_Problem to work on_
Transcribe the MySQL bug report from "MySQL Bugs: #18454: SQL_CALC_FOUND_ROWS" up to and including "(and therefore accounted).", word for word.

MySQL Bugs: #18454: SQL_CALC_FOUND_ROWS should calculate rows during tmp table builds/filesorts

Bug #18454	SQL_CALC_FOUND_ROWS should calculate rows during tmp table builds/filesorts
Submitted:	23 Mar 2006 12:26	Modified:	25 Jun 2011 0:48
Reporter:	Domas Mituzas	Email Updates:
Status:	Closed	Impact on me:	None
Category:	MySQL Server: Optimizer	Severity:	S4 (Feature request)
Version:	4.1, 5.0, 5.1	OS:	Linux (Linux)
Assigned to:	Evgeny Potemkin	CPU Architecture:	Any

Description:
SQL_CALC_FOUND_ROWS calculates rows after they have been filesorted or grouped in temporary table (and therefore accounted). 

As SQL_CALC_FOUND_ROWS is usually used with LIMIT, ORDER BY .. LIMIT filesort optimizations are not made in such cases.

Moreover, SELECT expressions are evaluated for all records, therefore adding more performance burden for SQL_CALC_FOUND_ROWS.

How to repeat:
Any dataset:

Destroyed ORDER BY .. LIMIT optimization:

mysql> select sql_calc_found_rows last_name from contacts group by c_id order by last_name limit 1;
+----------------------------------------------------------------+
| last_name                                                      |
+----------------------------------------------------------------+
| 0.000100455246959305598275502546812276705168187618255615234375 |
+----------------------------------------------------------------+
1 row in set (19.38 sec)

Where optimization applies:
mysql> select last_name from contacts group by c_id order by last_name limit 1;
+----------------------------------------------------------------+
| last_name                                                      |
+----------------------------------------------------------------+
| 0.000100455246959305598275502546812276705168187618255615234375 |
+----------------------------------------------------------------+
1 row in set (3.13 sec)

Useless execution of SELECT expressions for SQL_CALC_FOUND_ROWS:

No count, fast:
mysql> select sleep(0.0001),last_name from contacts group by c_id limit 1;
+---------------+------------------+
| sleep(0.0001) | last_name        |
+---------------+------------------+
| 0             | 0.72634625688786 |
+---------------+------------------+
1 row in set (0.01 sec)

_Provided material_
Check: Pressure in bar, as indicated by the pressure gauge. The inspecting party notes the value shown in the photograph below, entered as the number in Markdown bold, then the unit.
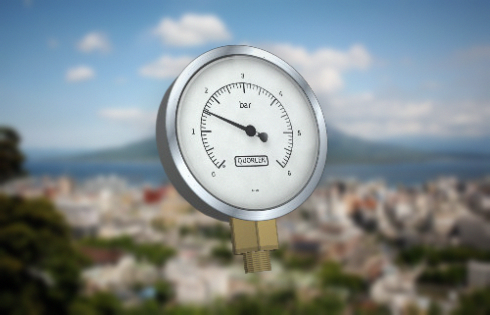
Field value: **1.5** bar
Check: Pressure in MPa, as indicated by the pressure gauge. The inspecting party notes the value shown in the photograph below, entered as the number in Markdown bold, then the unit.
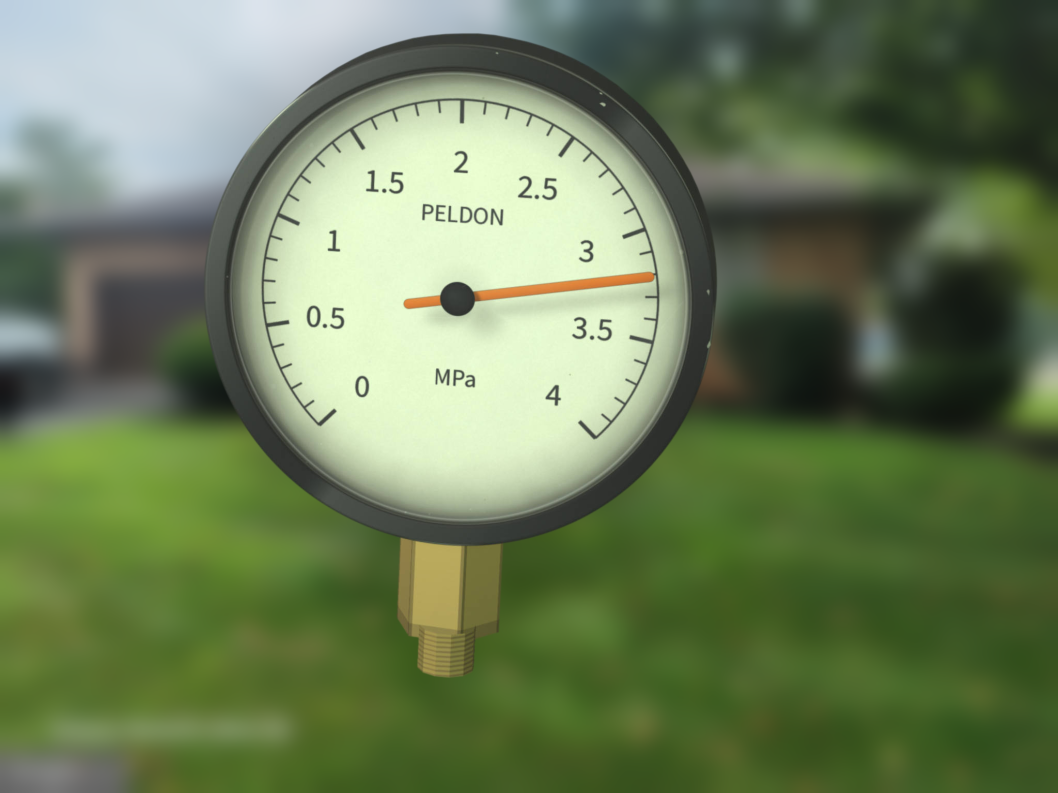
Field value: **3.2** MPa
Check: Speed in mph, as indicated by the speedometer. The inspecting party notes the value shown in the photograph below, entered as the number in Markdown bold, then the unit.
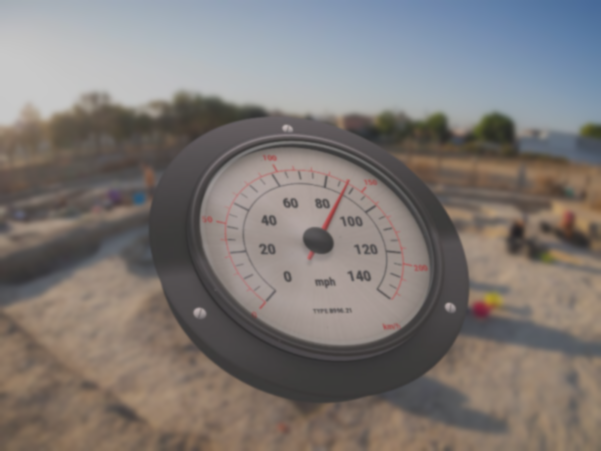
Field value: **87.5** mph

_Finished exercise_
MySQL Bugs: #18454: SQL_CALC_FOUND_ROWS should calculate rows during tmp table builds/filesorts

Bug #18454	SQL_CALC_FOUND_ROWS should calculate rows during tmp table builds/filesorts
Submitted:	23 Mar 2006 12:26	Modified:	25 Jun 2011 0:48
Reporter:	Domas Mituzas	Email Updates:
Status:	Closed	Impact on me:	None
Category:	MySQL Server: Optimizer	Severity:	S4 (Feature request)
Version:	4.1, 5.0, 5.1	OS:	Linux (Linux)
Assigned to:	Evgeny Potemkin	CPU Architecture:	Any

Description:
SQL_CALC_FOUND_ROWS calculates rows after they have been filesorted or grouped in temporary table (and therefore accounted).